What the exercise asks. Retype each entry verbatim. Do not include the images.

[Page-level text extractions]

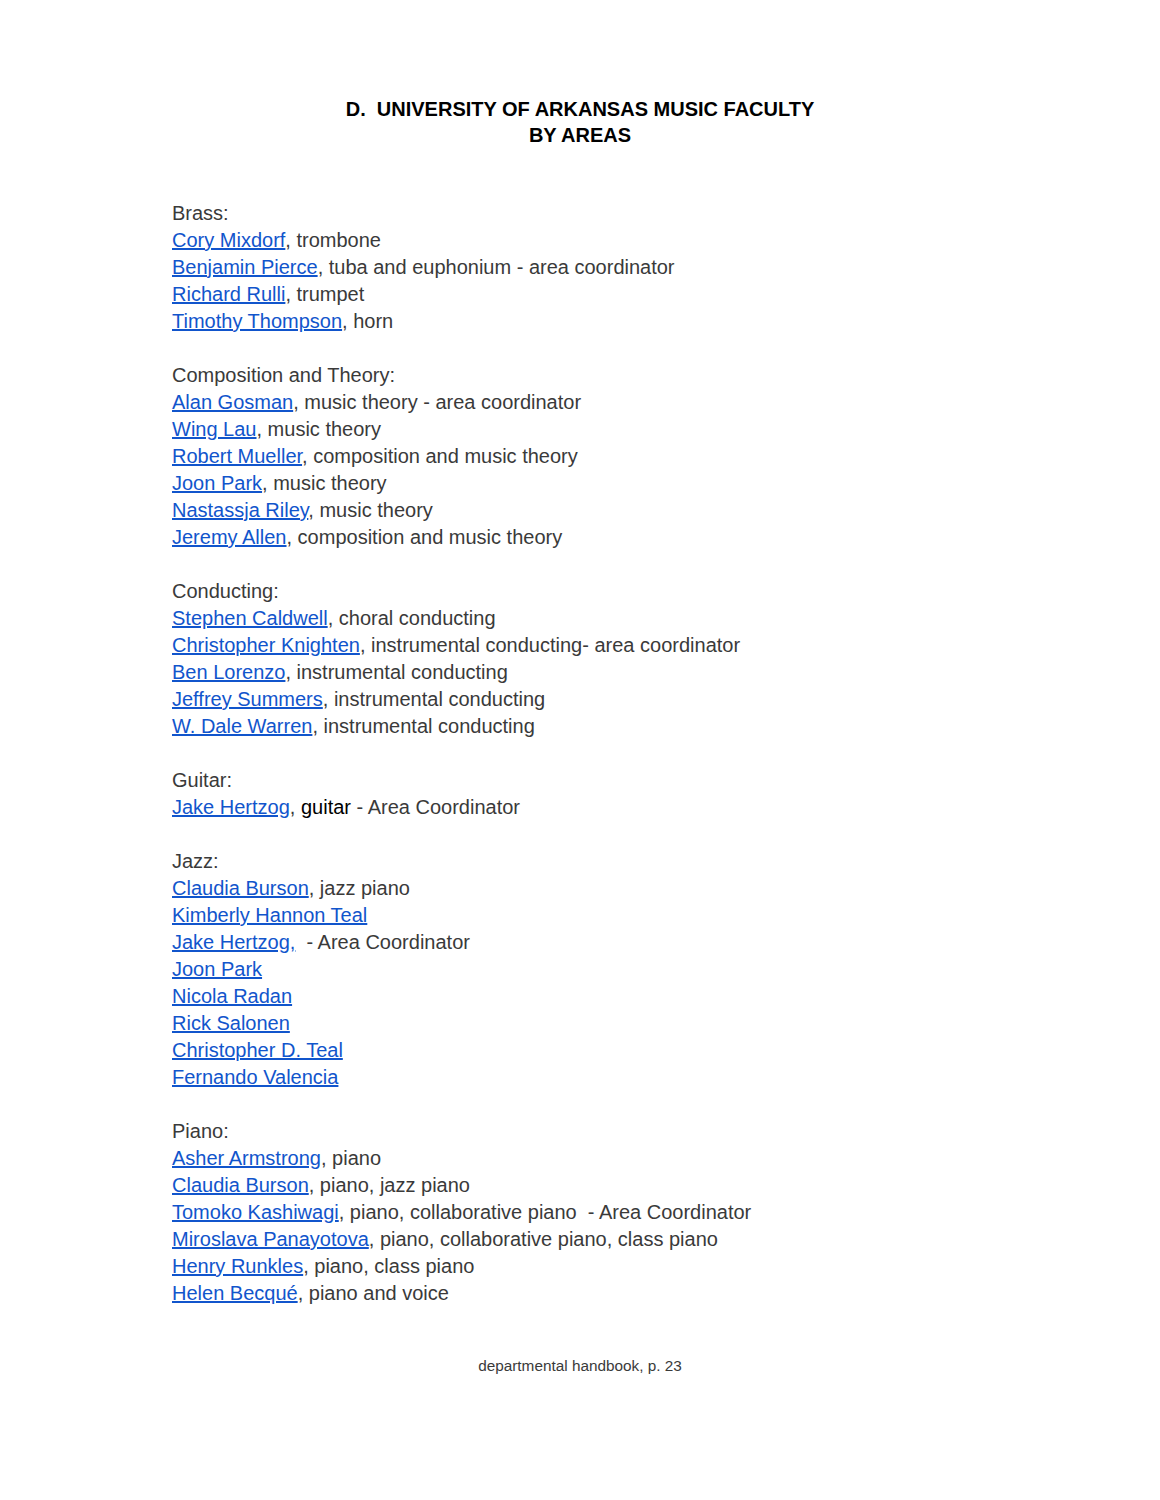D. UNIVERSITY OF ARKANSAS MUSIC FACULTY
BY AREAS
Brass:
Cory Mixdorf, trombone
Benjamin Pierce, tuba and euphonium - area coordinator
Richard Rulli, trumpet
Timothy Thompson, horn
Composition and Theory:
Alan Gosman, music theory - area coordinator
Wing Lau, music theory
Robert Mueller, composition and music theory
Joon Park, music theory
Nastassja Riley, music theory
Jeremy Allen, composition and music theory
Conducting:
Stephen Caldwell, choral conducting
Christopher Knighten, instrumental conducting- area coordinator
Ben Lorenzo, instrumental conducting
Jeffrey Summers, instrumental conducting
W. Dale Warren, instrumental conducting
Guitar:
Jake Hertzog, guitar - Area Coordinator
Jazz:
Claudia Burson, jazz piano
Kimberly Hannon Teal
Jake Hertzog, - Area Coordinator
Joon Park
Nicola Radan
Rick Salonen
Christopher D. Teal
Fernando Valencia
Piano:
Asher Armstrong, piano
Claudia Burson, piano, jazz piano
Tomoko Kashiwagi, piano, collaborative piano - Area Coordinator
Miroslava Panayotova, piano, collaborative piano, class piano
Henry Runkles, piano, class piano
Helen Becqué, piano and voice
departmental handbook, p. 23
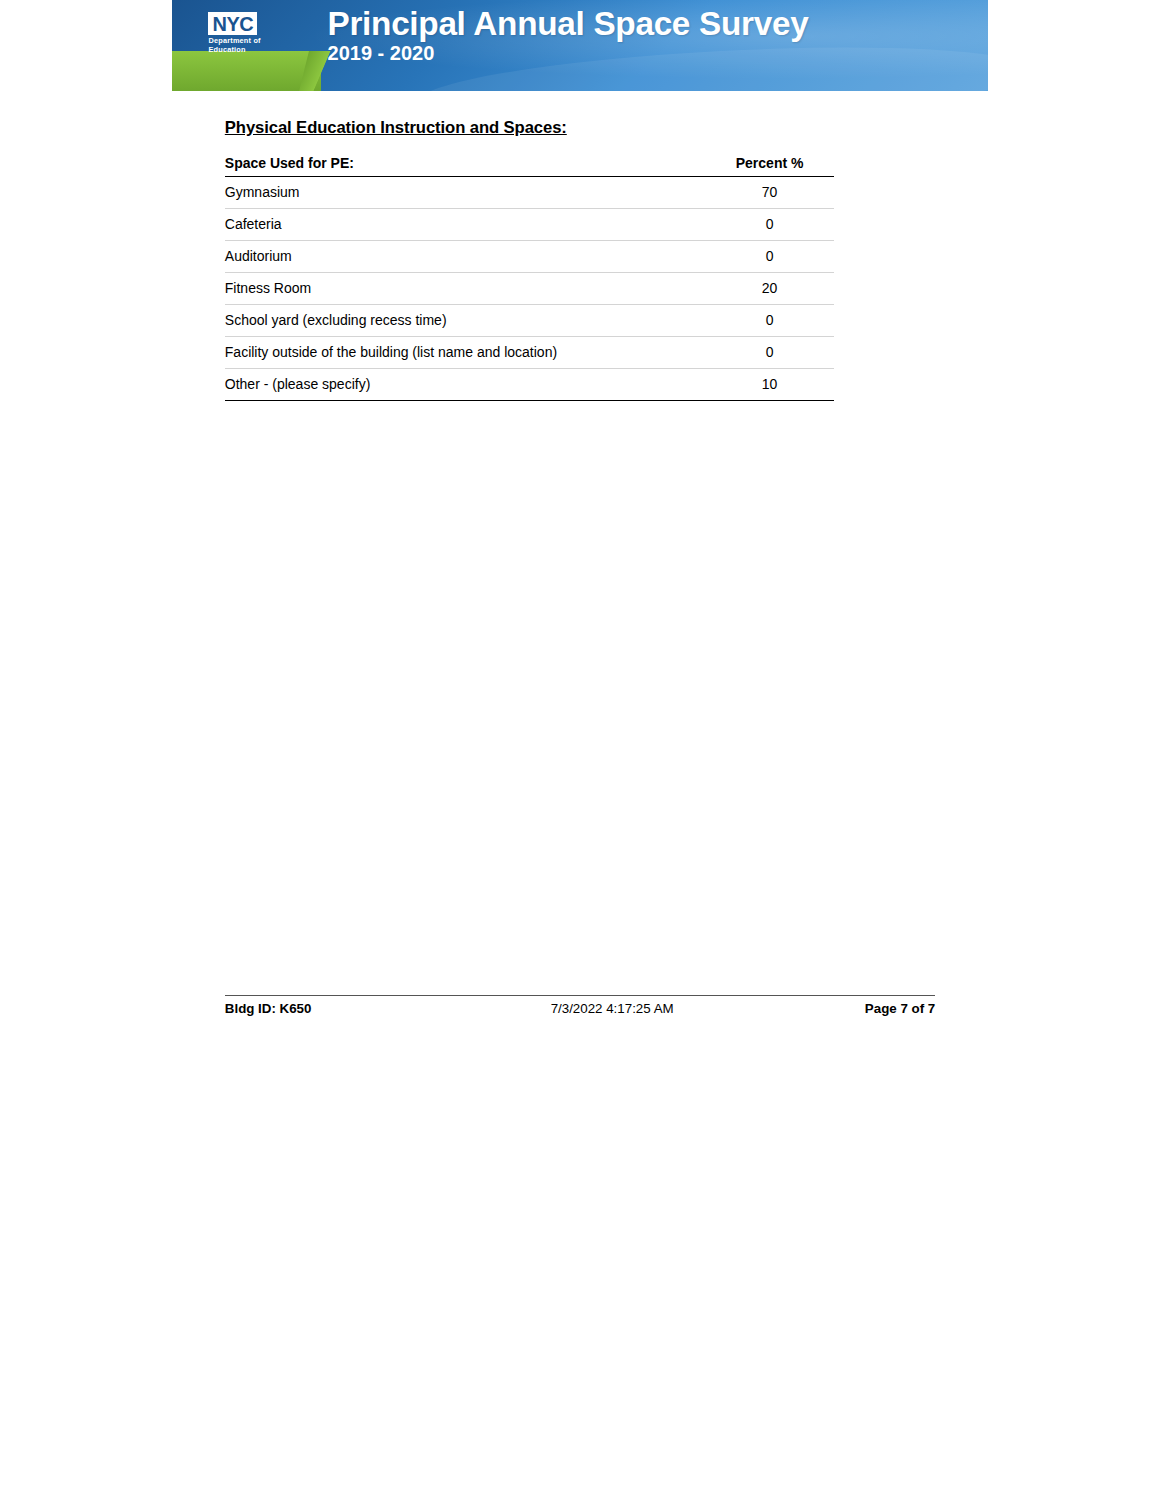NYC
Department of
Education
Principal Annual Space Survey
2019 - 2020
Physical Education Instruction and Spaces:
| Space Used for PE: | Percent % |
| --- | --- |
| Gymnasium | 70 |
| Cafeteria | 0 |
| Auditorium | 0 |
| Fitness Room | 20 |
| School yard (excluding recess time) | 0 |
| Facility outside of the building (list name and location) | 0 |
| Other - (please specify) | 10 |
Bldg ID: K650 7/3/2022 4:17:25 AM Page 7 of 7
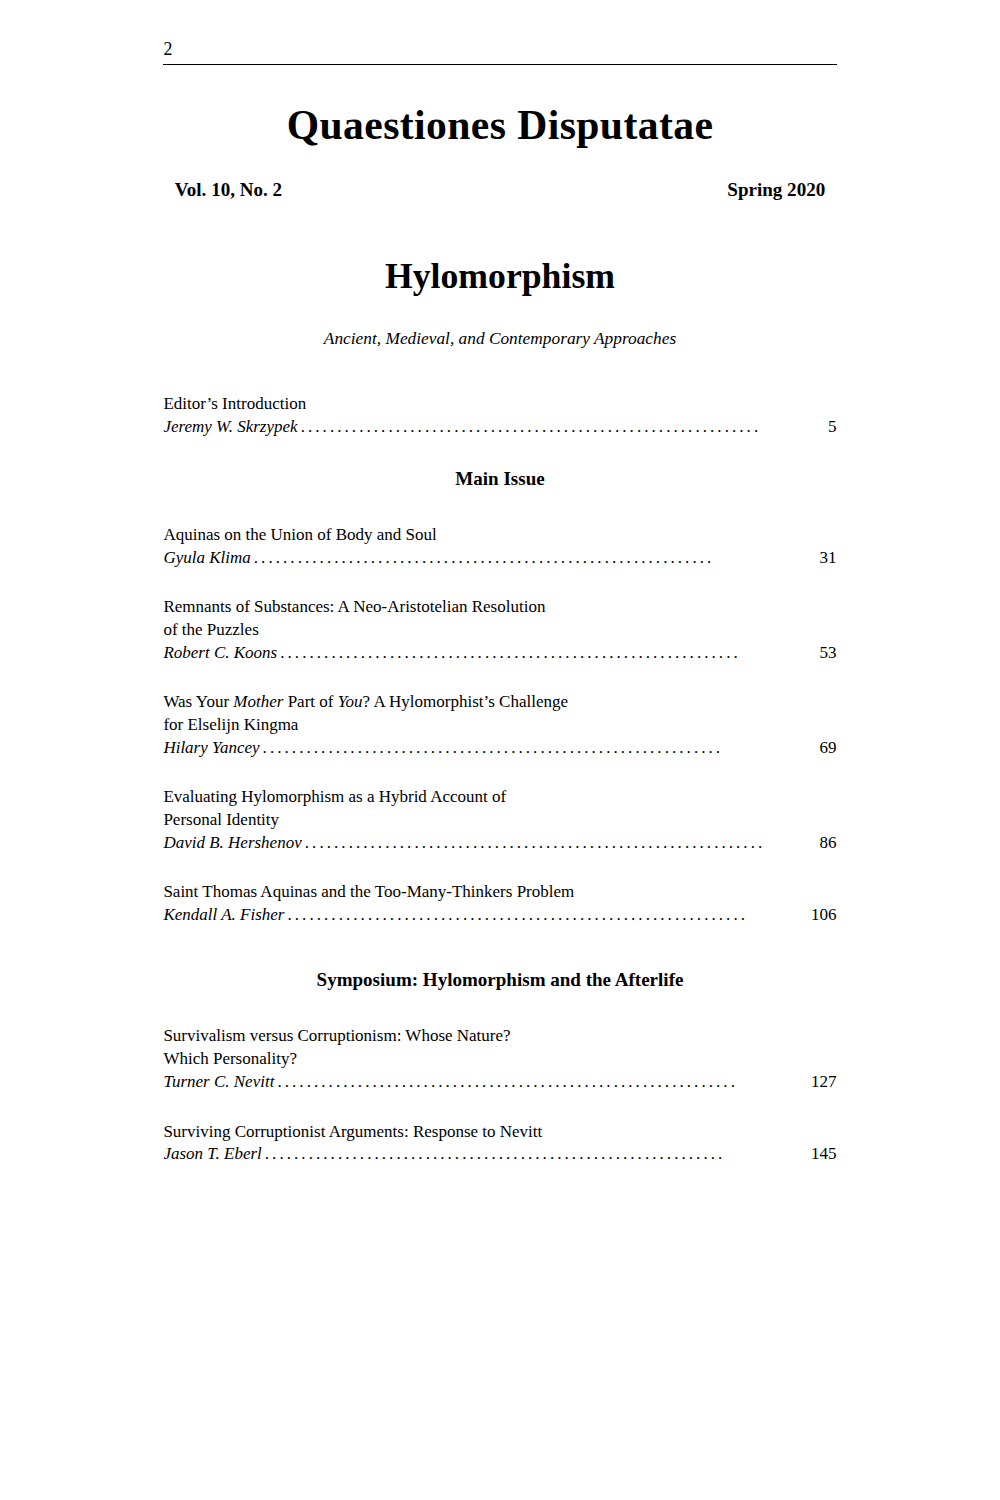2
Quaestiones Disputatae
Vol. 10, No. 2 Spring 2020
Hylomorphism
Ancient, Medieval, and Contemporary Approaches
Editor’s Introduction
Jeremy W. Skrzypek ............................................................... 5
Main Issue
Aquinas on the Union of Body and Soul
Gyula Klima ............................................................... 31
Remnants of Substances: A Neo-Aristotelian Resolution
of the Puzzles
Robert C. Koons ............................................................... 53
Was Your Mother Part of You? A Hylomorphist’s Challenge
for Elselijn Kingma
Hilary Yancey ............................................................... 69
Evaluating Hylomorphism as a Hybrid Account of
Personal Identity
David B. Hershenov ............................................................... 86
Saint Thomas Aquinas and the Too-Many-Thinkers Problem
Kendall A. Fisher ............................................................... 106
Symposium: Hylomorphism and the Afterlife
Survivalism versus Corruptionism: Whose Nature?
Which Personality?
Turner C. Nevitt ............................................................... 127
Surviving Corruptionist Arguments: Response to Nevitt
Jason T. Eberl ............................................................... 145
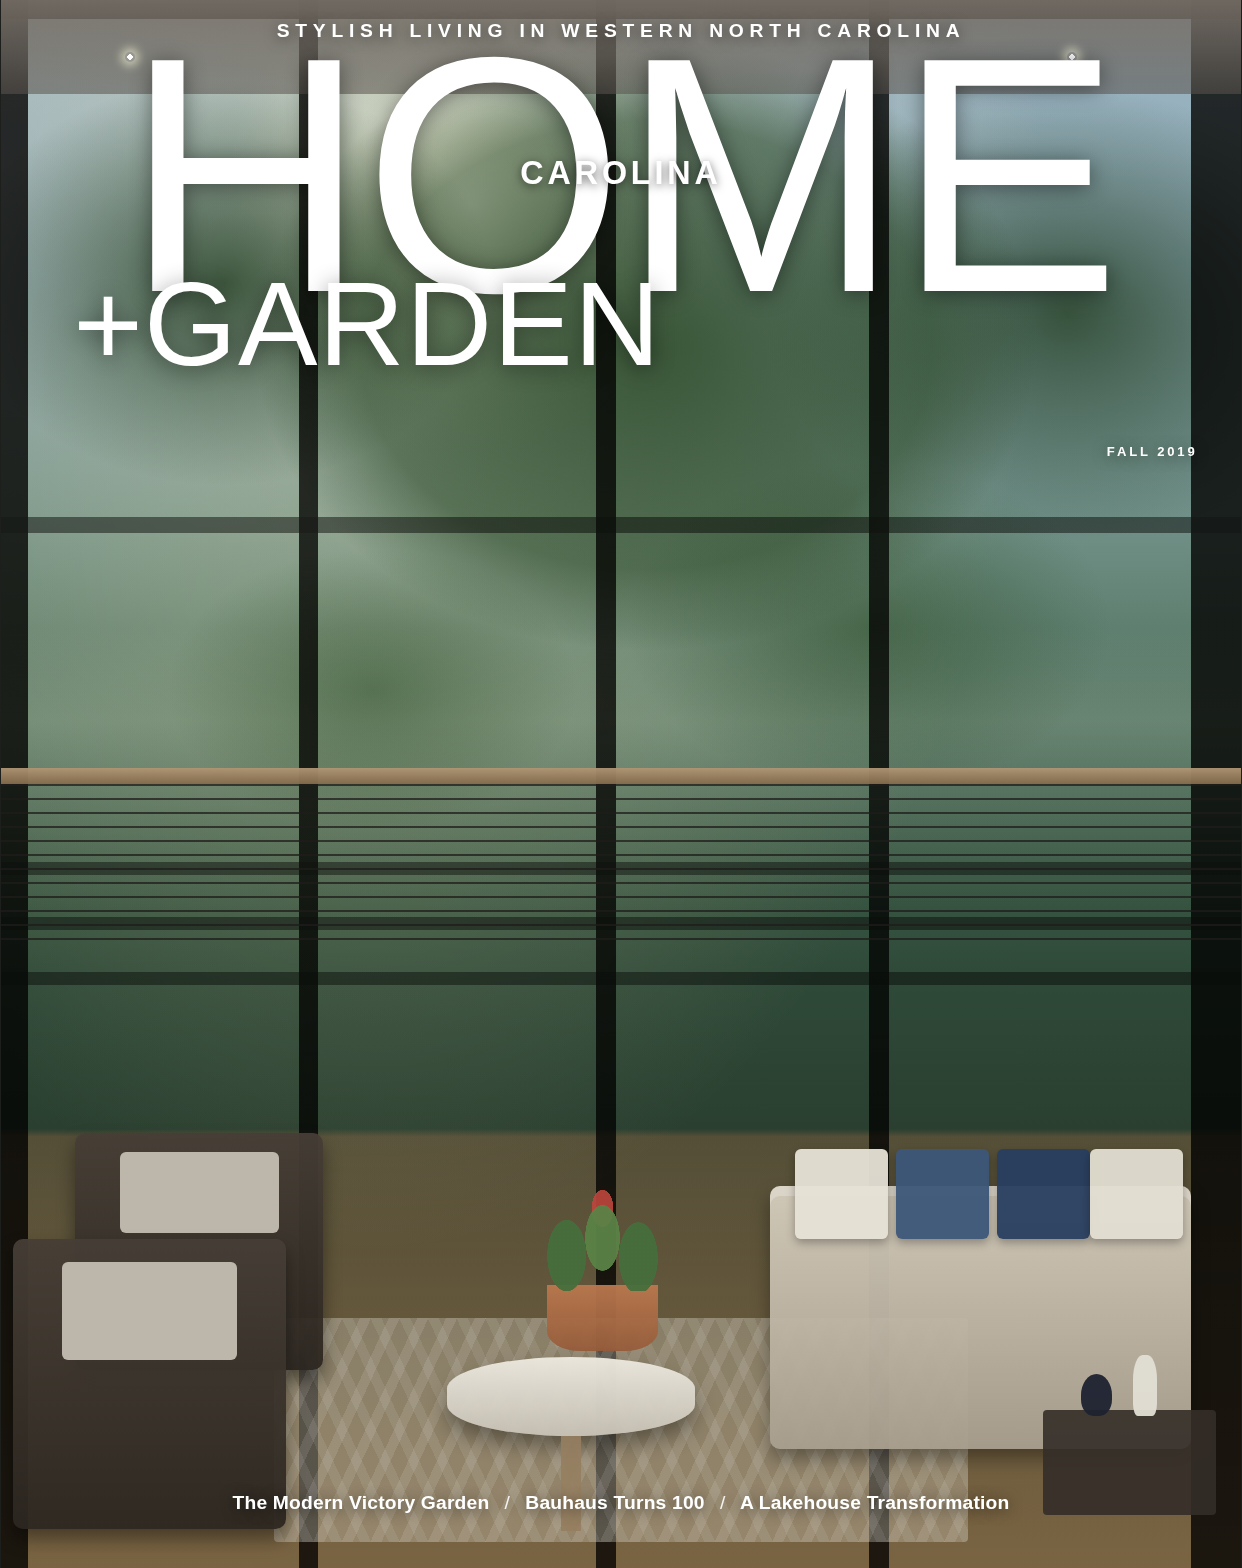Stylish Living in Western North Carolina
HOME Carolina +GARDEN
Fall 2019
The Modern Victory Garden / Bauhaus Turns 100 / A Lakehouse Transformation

Solved problem.
D. UNIVERSITY OF ARKANSAS MUSIC FACULTY
BY AREAS
Brass:
Cory Mixdorf, trombone
Benjamin Pierce, tuba and euphonium - area coordinator
Richard Rulli, trumpet
Timothy Thompson, horn
Composition and Theory:
Alan Gosman, music theory - area coordinator
Wing Lau, music theory
Robert Mueller, composition and music theory
Joon Park, music theory
Nastassja Riley, music theory
Jeremy Allen, composition and music theory
Conducting:
Stephen Caldwell, choral conducting
Christopher Knighten, instrumental conducting- area coordinator
Ben Lorenzo, instrumental conducting
Jeffrey Summers, instrumental conducting
W. Dale Warren, instrumental conducting
Guitar:
Jake Hertzog, guitar - Area Coordinator
Jazz:
Claudia Burson, jazz piano
Kimberly Hannon Teal
Jake Hertzog, - Area Coordinator
Joon Park
Nicola Radan
Rick Salonen
Christopher D. Teal
Fernando Valencia
Piano:
Asher Armstrong, piano
Claudia Burson, piano, jazz piano
Tomoko Kashiwagi, piano, collaborative piano - Area Coordinator
Miroslava Panayotova, piano, collaborative piano, class piano
Henry Runkles, piano, class piano
Helen Becqué, piano and voice
departmental handbook, p. 23
NYC
Department of
Education
Principal Annual Space Survey
2019 - 2020
Physical Education Instruction and Spaces:
| Space Used for PE: | Percent % |
| --- | --- |
| Gymnasium | 70 |
| Cafeteria | 0 |
| Auditorium | 0 |
| Fitness Room | 20 |
| School yard (excluding recess time) | 0 |
| Facility outside of the building (list name and location) | 0 |
| Other - (please specify) | 10 |
Bldg ID: K650 7/3/2022 4:17:25 AM Page 7 of 7
2
Quaestiones Disputatae
Vol. 10, No. 2 Spring 2020
Hylomorphism
Ancient, Medieval, and Contemporary Approaches
Editor’s Introduction
Jeremy W. Skrzypek ............................................................... 5
Main Issue
Aquinas on the Union of Body and Soul
Gyula Klima ............................................................... 31
Remnants of Substances: A Neo-Aristotelian Resolution
of the Puzzles
Robert C. Koons ............................................................... 53
Was Your Mother Part of You? A Hylomorphist’s Challenge
for Elselijn Kingma
Hilary Yancey ............................................................... 69
Evaluating Hylomorphism as a Hybrid Account of
Personal Identity
David B. Hershenov ............................................................... 86
Saint Thomas Aquinas and the Too-Many-Thinkers Problem
Kendall A. Fisher ............................................................... 106
Symposium: Hylomorphism and the Afterlife
Survivalism versus Corruptionism: Whose Nature?
Which Personality?
Turner C. Nevitt ............................................................... 127
Surviving Corruptionist Arguments: Response to Nevitt
Jason T. Eberl ............................................................... 145
Stylish Living in Western North Carolina
HOME Carolina +GARDEN
Fall 2019
The Modern Victory Garden / Bauhaus Turns 100 / A Lakehouse Transformation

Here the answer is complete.